Differential expression of inducible NO synthase in two murine macrophage cell lines

Abstract

Although primary macrophages and most murine macrophage cell lines such as RAW 264.7 cells respond to interferon-gamma (IFN-gamma) and/or lipopolysaccharide (LPS) by producing large amounts of nitrite, i.e. the oxidation product of nitric oxide (NO) produced by inducible NO synthase (iNOS), other cell lines like P388.D1 cells do not produce significant amounts. To gain insight into the signalling pathway that leads to the induction of iNOS activity, we compared iNOS expression in RAW 264.7 and P388.D1 cells. We showed that IFN-gamma binds to each cell line with a similar affinity. Furthermore, no differences in iNOS gene structure were detectable by Southern blot analysis.

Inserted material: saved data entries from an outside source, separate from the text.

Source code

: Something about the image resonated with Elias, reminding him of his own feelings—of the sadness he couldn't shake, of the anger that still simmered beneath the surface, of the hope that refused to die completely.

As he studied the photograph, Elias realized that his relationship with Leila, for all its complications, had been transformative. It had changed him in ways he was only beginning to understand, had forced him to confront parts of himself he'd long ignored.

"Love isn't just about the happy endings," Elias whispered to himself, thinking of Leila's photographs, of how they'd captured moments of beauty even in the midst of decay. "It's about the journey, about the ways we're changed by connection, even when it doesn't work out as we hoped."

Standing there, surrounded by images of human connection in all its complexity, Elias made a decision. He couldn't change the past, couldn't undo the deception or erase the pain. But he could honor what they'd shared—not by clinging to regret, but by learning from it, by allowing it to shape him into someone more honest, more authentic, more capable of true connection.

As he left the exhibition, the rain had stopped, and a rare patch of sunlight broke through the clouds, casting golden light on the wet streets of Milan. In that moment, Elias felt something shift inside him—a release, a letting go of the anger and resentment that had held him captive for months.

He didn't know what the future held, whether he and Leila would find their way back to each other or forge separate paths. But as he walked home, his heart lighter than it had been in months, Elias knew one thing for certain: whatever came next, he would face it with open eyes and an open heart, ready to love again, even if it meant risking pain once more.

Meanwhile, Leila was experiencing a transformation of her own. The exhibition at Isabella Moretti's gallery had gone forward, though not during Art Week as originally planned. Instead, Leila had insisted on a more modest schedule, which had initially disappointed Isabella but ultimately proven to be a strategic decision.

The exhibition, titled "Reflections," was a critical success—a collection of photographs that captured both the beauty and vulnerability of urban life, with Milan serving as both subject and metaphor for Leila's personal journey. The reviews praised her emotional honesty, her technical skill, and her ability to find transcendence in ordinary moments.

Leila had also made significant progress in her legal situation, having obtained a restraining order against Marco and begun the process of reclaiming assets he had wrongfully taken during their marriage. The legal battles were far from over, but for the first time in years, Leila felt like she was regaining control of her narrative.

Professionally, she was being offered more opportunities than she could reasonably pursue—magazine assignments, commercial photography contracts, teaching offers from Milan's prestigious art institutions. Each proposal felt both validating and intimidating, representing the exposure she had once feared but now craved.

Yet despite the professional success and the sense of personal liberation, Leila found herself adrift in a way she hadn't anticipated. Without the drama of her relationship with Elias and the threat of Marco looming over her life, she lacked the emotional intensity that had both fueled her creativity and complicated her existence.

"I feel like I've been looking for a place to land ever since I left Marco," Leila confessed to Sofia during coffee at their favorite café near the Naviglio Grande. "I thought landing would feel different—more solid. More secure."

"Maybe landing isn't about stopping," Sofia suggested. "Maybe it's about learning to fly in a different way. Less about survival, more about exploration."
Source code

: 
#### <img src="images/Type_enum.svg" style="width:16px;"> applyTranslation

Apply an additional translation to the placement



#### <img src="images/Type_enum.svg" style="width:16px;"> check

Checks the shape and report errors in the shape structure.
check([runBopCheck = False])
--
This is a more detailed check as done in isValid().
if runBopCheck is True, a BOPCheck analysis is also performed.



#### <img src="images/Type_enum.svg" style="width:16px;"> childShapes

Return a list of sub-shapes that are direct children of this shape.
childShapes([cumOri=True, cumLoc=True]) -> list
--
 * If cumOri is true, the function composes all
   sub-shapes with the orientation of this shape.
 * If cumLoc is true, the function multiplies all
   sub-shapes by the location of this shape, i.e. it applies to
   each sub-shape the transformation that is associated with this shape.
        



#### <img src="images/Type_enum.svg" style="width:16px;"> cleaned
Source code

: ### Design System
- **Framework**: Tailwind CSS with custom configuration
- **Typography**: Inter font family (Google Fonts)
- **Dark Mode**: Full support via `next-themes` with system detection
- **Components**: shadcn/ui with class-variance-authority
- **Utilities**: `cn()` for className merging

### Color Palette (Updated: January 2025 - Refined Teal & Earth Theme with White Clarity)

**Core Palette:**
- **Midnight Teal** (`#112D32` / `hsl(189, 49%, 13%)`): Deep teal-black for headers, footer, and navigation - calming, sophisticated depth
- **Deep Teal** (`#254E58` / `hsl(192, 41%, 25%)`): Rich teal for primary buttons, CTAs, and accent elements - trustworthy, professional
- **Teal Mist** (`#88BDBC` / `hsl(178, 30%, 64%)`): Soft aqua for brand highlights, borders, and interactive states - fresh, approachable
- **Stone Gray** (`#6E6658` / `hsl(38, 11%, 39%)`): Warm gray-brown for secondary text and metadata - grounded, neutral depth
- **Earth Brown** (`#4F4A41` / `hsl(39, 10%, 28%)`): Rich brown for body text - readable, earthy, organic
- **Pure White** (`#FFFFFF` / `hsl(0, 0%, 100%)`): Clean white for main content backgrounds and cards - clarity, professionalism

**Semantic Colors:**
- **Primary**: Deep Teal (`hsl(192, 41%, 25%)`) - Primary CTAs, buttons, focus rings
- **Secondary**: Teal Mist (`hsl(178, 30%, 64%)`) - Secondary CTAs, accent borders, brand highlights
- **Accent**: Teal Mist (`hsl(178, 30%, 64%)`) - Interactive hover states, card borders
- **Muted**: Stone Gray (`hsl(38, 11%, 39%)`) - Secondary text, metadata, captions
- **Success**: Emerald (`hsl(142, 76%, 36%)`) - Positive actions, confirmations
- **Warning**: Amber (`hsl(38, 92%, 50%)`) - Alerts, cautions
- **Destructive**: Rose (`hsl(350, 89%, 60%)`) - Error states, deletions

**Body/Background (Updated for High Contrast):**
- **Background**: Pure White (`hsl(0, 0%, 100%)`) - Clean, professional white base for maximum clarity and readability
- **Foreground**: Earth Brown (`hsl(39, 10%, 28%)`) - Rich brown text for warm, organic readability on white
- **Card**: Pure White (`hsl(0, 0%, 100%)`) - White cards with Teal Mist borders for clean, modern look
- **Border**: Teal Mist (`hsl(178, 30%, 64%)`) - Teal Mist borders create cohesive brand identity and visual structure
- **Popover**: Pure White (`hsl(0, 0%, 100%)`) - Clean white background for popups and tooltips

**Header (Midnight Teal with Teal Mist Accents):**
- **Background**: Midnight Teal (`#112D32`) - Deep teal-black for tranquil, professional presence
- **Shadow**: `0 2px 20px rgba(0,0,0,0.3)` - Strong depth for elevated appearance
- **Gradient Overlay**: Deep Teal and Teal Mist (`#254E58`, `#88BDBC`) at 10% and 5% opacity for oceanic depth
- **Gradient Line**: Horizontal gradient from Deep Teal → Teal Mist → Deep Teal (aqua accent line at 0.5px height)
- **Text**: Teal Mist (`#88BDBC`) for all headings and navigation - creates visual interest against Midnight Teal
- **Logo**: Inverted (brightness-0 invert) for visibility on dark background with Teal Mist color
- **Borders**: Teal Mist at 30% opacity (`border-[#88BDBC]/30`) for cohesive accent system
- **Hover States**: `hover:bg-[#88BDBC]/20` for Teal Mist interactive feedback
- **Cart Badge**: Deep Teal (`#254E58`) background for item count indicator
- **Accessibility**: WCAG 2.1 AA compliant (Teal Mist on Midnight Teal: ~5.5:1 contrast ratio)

Even though no significant nitrite secretion was found in the supernatant of P388:D1 cells stimulated with IFN-gamma and/or LPS, iNOS mRNA expression was induced. In addition, IFN-gamma induced the interferon regulatory factor-1 (IRF-1) gene and activated the binding of this factor to its target sequence in the iNOS gene. This binding was recently shown to be necessary for iNOS expression. However, in P388.D1 cells, we were unable to detect the corresponding iNOS protein. These results indicate a deficiency in P388.D1 cells which appears to be restricted to the signalling pathway controlling iNOS protein synthesis. This deficiency does not affect the overall IFN-gamma biological response, but rather a convergent post-transcriptional step common to IFN-gamma and LPS.